From Deseret News archives:
Get Carter
Jesse Helms is going to love "Get Carter." He may be the only one.
Every single character in the movie smokes, ensuring a rich crop of consumers for Helms' home state's government-supported cash crop. Helms will also be delighted that, in the movie, pornographers get wasted and billionaires get all the breaks.
The billionaires and pornographers are in Seattle, where Sylvester Stallone is a guy named Carter who's trying to figure out who killed his brother. Stallone, whose skin is the color of raw sirloin and who appears not to have slept since "Rocky," is meant to be the moral center of the movie, but there are two problems with that. He's a vicious killer, for starters, but, even more distractingly, he has to wade through way too many scenes in which show-offy camera work turns him upside down or flashes lights at him.
You understand why the pyrotechnics are being used to distract us from the dumbness of the dialogue but eventually you feel like shouting, "Let's get to the bloodbath, already!"
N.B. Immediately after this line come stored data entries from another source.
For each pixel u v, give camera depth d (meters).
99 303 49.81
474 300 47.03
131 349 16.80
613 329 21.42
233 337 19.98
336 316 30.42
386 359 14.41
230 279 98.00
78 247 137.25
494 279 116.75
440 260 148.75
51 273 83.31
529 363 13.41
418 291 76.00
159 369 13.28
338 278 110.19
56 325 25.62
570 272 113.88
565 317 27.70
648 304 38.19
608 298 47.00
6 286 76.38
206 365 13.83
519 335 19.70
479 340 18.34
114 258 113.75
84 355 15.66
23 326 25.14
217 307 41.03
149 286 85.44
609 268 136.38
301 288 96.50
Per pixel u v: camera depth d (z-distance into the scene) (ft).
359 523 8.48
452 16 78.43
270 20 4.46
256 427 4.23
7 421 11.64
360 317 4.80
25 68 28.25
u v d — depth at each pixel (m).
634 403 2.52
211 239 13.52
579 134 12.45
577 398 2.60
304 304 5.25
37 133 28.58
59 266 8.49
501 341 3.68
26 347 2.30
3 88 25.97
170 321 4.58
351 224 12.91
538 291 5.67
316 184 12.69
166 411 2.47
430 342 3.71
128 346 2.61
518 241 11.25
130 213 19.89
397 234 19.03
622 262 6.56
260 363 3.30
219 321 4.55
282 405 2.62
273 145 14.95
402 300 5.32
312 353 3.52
The dialogue isn't just garden-variety dumb, either. It's really dumb. Here's Stallone, comforting his niece (Rachael Leigh Cook) and sounding like Monday through Friday of a platitude-of-the-day calendar: "It is what it is. We can't change history. You just get past it. It's all up ahead. It's all new."
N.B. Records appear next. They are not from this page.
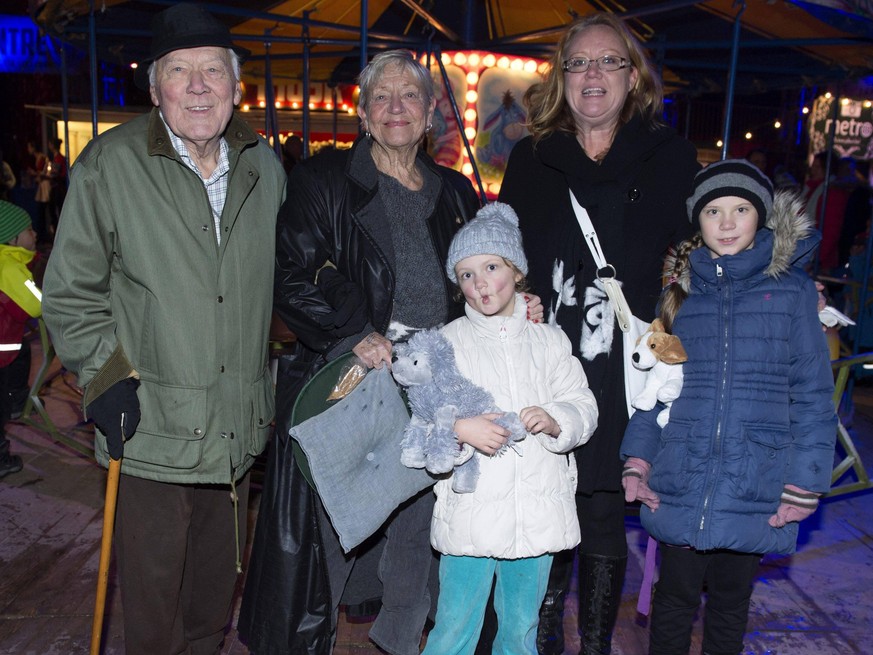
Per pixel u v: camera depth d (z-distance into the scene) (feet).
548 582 9.64
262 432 8.91
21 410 19.43
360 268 8.85
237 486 9.32
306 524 8.87
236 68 8.40
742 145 59.36
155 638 8.82
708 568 9.14
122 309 8.31
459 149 21.68
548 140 9.50
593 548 9.55
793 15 16.49
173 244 8.07
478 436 7.80
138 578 8.64
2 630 10.72
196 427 8.23
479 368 8.45
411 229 9.09
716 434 8.40
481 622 8.75
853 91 27.66
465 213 9.55
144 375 8.23
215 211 8.50
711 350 8.53
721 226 8.45
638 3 18.97
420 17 21.44
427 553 9.22
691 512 8.44
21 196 58.39
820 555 13.87
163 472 8.28
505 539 8.18
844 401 21.08
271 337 15.55
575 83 9.04
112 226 8.03
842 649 11.00
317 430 8.09
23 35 50.75
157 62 8.05
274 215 8.87
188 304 8.15
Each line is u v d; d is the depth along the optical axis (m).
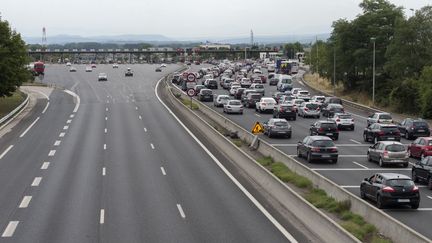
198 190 35.91
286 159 42.75
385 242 22.86
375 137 55.69
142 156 48.78
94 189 36.09
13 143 56.31
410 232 22.09
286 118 75.81
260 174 38.09
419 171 37.47
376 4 112.00
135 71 195.25
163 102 97.44
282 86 119.81
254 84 116.38
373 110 88.44
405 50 92.69
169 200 33.12
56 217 29.23
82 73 184.88
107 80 150.88
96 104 94.44
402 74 94.31
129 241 24.89
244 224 27.83
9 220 28.69
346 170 42.25
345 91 117.56
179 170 42.66
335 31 114.94
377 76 107.19
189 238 25.36
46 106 91.44
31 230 26.78
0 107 87.38
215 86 129.62
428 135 59.56
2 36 81.69
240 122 72.19
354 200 29.11
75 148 53.00
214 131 57.03
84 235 25.86
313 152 45.00
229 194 34.78
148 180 39.00
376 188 31.09
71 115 80.00
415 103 83.94
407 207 31.03
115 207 31.39
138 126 68.75
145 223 27.98
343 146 54.56
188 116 76.88
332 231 23.73
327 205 30.75
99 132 63.72
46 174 41.09
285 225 27.69
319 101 92.56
Well, it's not quite all new. Action-wise, "Get Carter" is exactly what you'd expect: squealing tires, a woman who wishes our hero would settle down, broken glass, stylish conjugation of the favorite curse word from the Tarantino school of writing, bullet shells, The End.
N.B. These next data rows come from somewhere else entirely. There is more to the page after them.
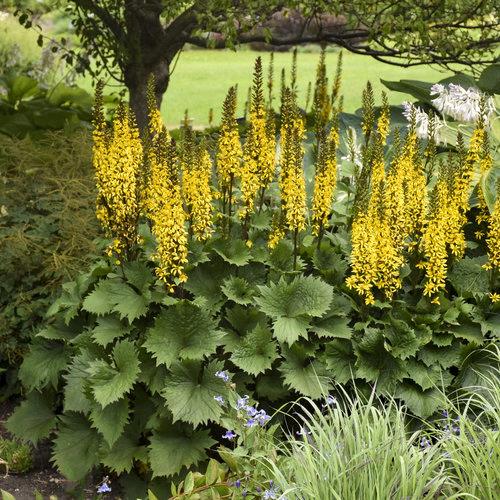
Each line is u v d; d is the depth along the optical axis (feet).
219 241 16.12
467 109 22.29
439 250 15.35
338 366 15.38
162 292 15.30
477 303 16.01
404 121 25.07
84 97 34.37
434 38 27.66
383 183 15.19
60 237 19.49
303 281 15.60
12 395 19.22
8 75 34.91
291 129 16.21
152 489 15.06
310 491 11.21
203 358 14.69
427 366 15.37
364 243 14.96
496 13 27.84
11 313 18.65
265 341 15.23
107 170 14.89
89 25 29.99
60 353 16.55
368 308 15.74
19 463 16.28
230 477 13.08
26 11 31.53
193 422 14.26
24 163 20.94
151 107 15.40
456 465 11.87
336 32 29.86
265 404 15.87
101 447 15.20
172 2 24.81
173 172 14.33
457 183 16.28
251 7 24.12
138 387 15.65
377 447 11.91
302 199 15.42
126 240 15.47
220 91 71.82
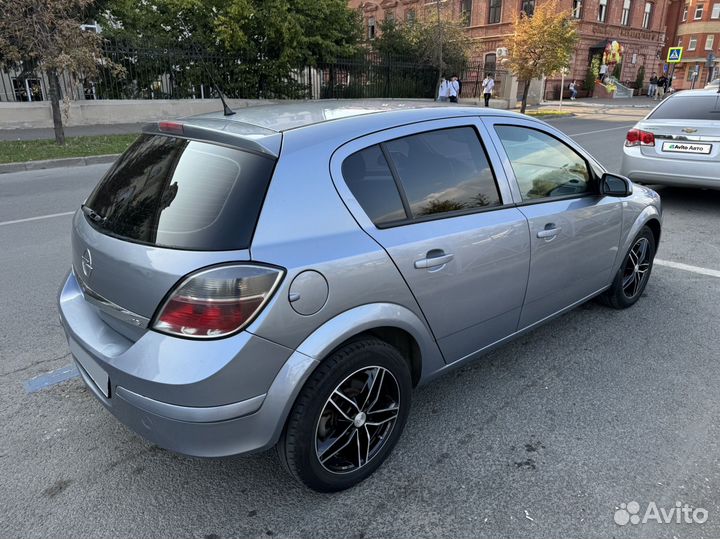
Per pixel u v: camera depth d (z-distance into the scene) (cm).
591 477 254
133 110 1769
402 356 261
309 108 276
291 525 228
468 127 291
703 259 554
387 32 2612
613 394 321
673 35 6056
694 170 699
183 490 247
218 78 1939
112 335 227
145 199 230
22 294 456
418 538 221
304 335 210
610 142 1470
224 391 197
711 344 380
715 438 281
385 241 236
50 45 1170
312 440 222
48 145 1269
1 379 331
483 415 302
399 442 279
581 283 363
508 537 222
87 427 289
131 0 1908
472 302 279
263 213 207
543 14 2200
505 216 293
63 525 227
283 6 1864
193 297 195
The whole thing has been photographed with "arty" gray filters that make Seattle look like they replaced all the green parts with blue.
The blue-ish cast is surprisingly strong. Surrounded by high-powered actors (Miranda Richardson, Alan Cumming, Mickey Rourke and Michael Caine in exactly the kind of lousy, take-the-money-and-run role he promised the 1999 Golden Globes audience he wouldn't do again), Stallone, wisely, underplays his lines. But he he does it so effectively that he gets lost in all the visual hoo-haw that surrounds him.
Sure, we understand why director Stephen T. Kay indulges in all the trickery, but that doesn't make us enjoy the movie any more. We want him to tell us a story but, instead, he's just blowing smoke.
"Get Carter" is rated R for violence, sexually suggestive scenes, drug use and raw language. Running time: 102 minutes.